Fala do assunto com o mesmo à vontade com que se mete com os clientes mais velhotes, quando lhes pergunta, marota, quantas voltinhas deram na cama com a mulher. “Eles fartam-se de rir, às vezes envergonhados. E a mim o que me vale é ter boa disposição.”

O que ganha como peixeira às vezes mal chega ao ordenado mínimo. “O que hei-de-fazer? Continuo a viver numa barraca. Se for pedir uma casa à câmara é papéis e mais papéis. Se não tivesse trabalho já ma davam logo.” O que lhe vale é a ajuda recente: “Arranjei agora um homem que, graças a Deus, é meu amigo. Mas tem uma reforma de 320 euros. O que é que se faz com isso?”

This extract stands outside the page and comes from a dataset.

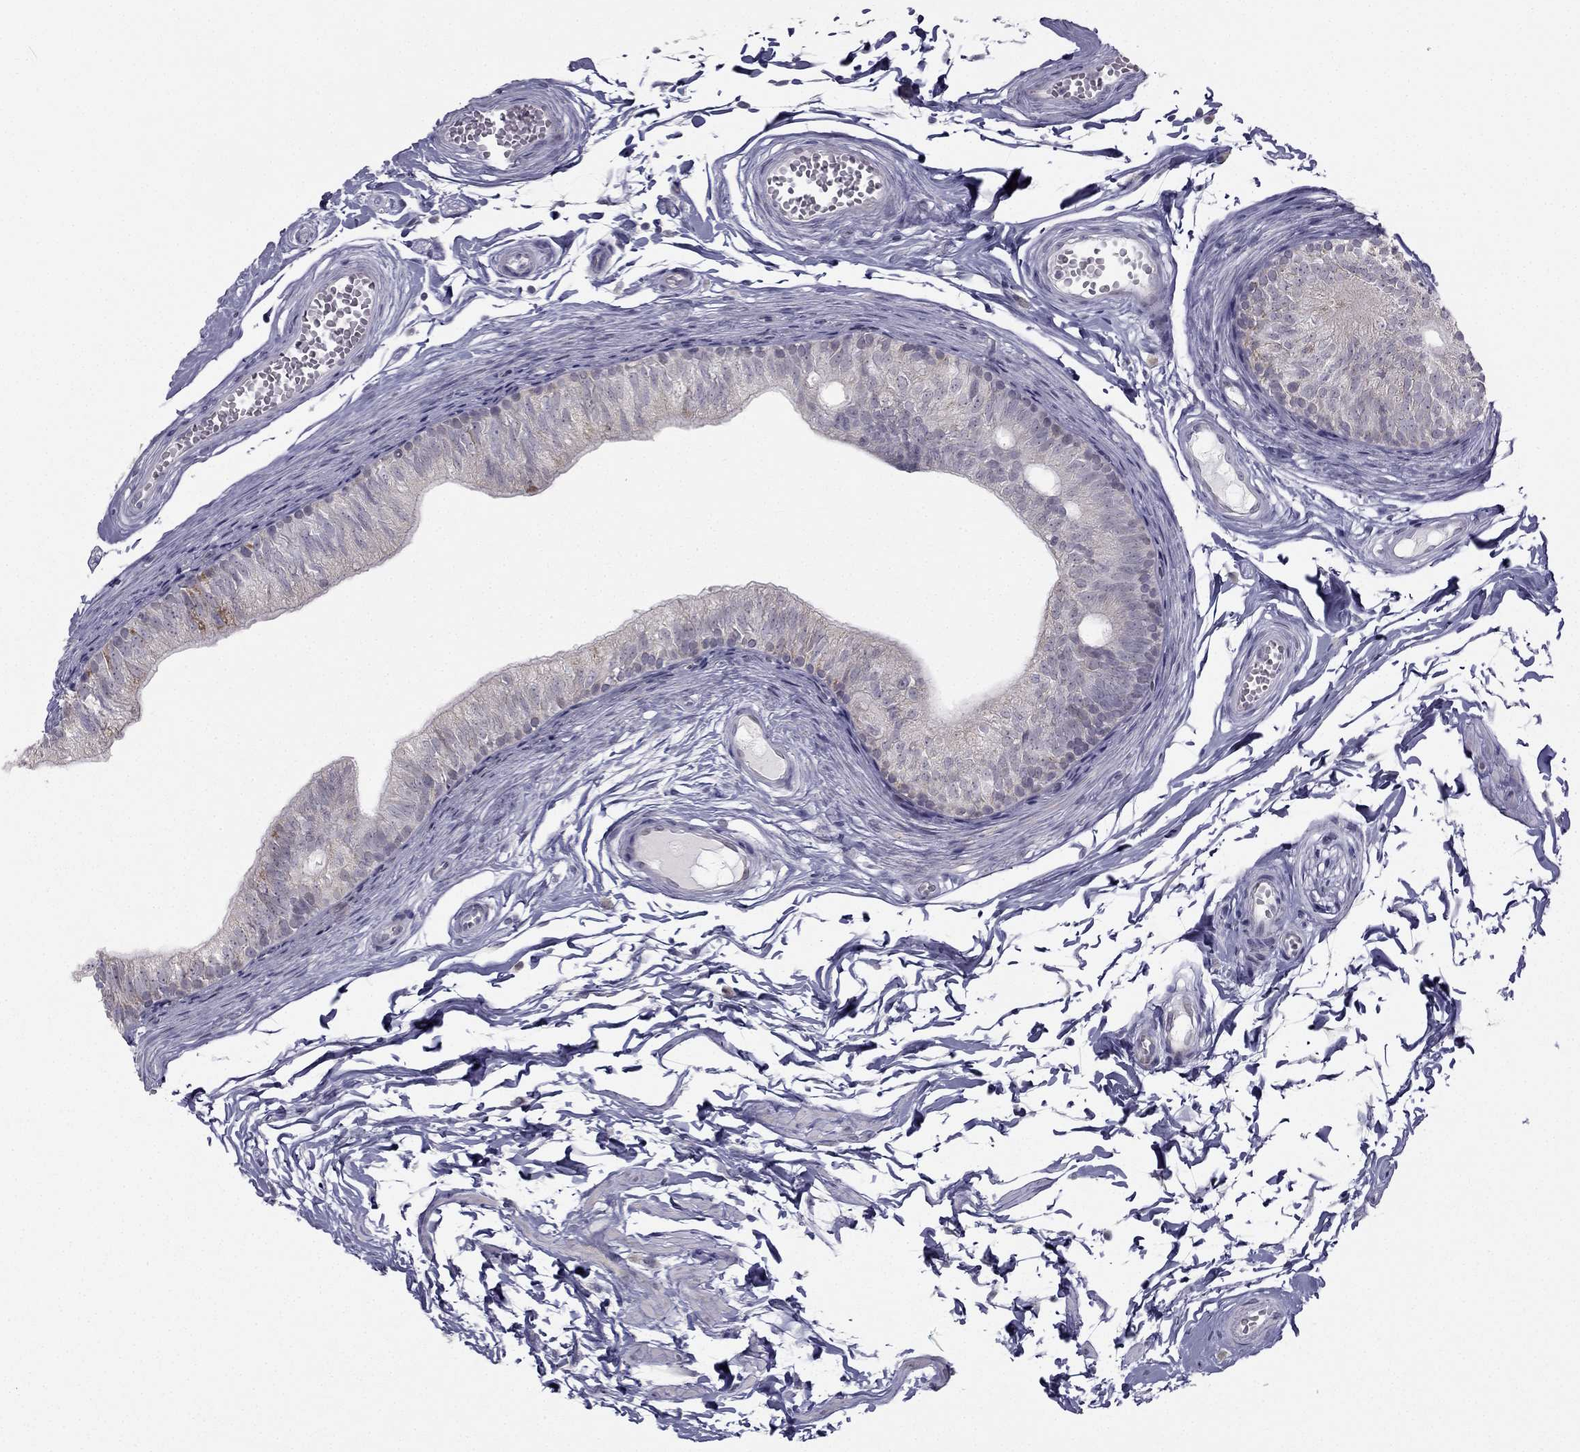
{"staining": {"intensity": "negative", "quantity": "none", "location": "none"}, "tissue": "epididymis", "cell_type": "Glandular cells", "image_type": "normal", "snomed": [{"axis": "morphology", "description": "Normal tissue, NOS"}, {"axis": "topography", "description": "Epididymis"}], "caption": "This histopathology image is of unremarkable epididymis stained with immunohistochemistry (IHC) to label a protein in brown with the nuclei are counter-stained blue. There is no expression in glandular cells. Nuclei are stained in blue.", "gene": "C5orf49", "patient": {"sex": "male", "age": 22}}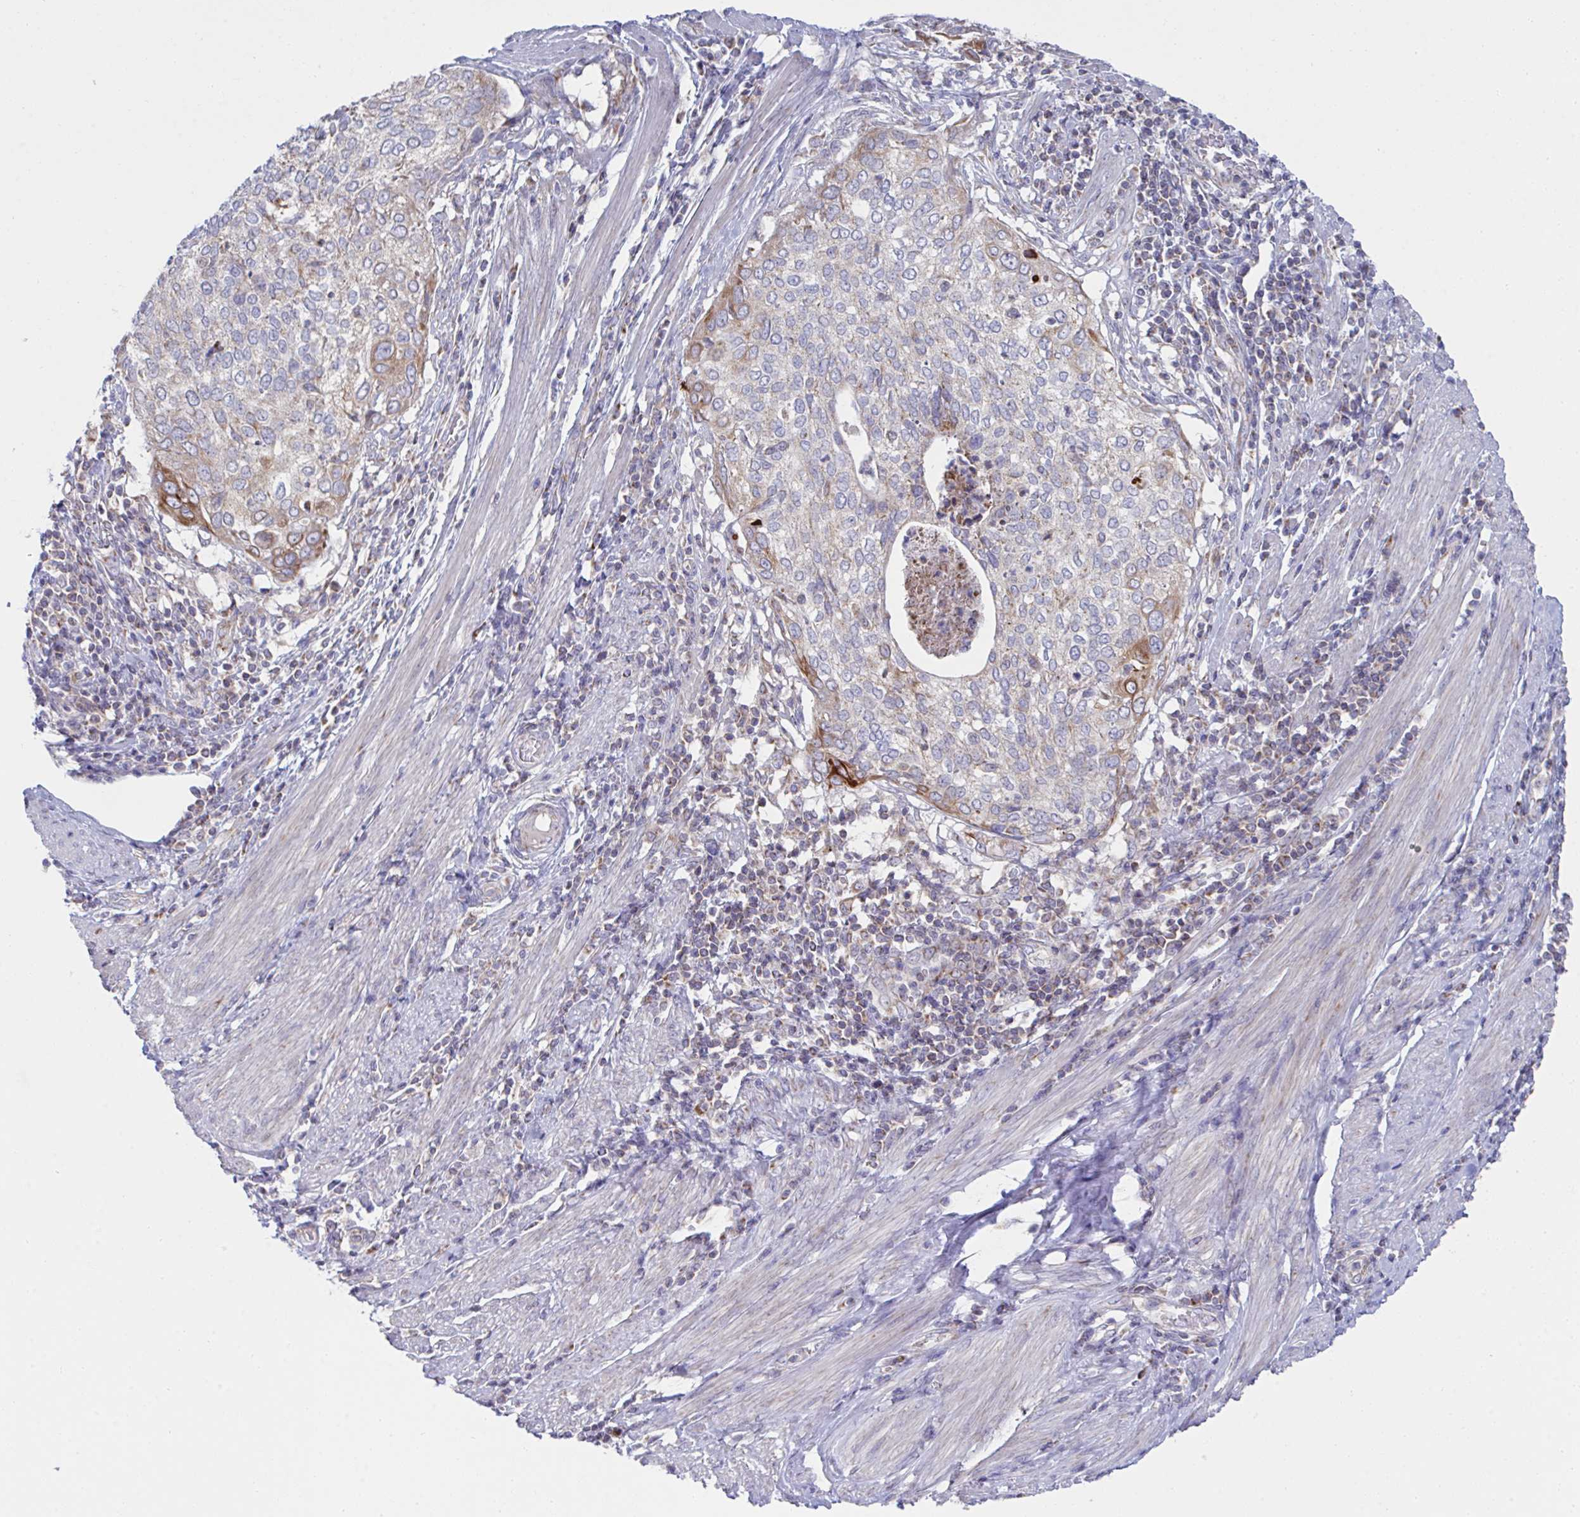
{"staining": {"intensity": "moderate", "quantity": "<25%", "location": "cytoplasmic/membranous"}, "tissue": "cervical cancer", "cell_type": "Tumor cells", "image_type": "cancer", "snomed": [{"axis": "morphology", "description": "Squamous cell carcinoma, NOS"}, {"axis": "topography", "description": "Cervix"}], "caption": "Tumor cells display low levels of moderate cytoplasmic/membranous positivity in about <25% of cells in cervical cancer (squamous cell carcinoma). The staining was performed using DAB (3,3'-diaminobenzidine) to visualize the protein expression in brown, while the nuclei were stained in blue with hematoxylin (Magnification: 20x).", "gene": "NDUFA7", "patient": {"sex": "female", "age": 38}}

Volta a queixar-se. “Lutei uma vida inteira para ter alguma coisa e agora olho para mim e é isto. E olhe que eu sou rija. Sou uma mulher de Amarante!” Com a bandeira da CDU colada ao ombro, Damião Sequeira quase dá um salto e quer logo saber de que freguesia. Damião – “sou Sequeira, quer queira, quer não queira” – ainda não se tinha calado: a cada queixume de Eugénia, contrapunha com o que o PCP defende, desde os “castigos” para os maridos violentos ao fecho dos supermercados ao domingo, passando por salários e reformas mais altas. Ela, ou não ouvia, entretida com a sua história, ou fingia que não ouvia.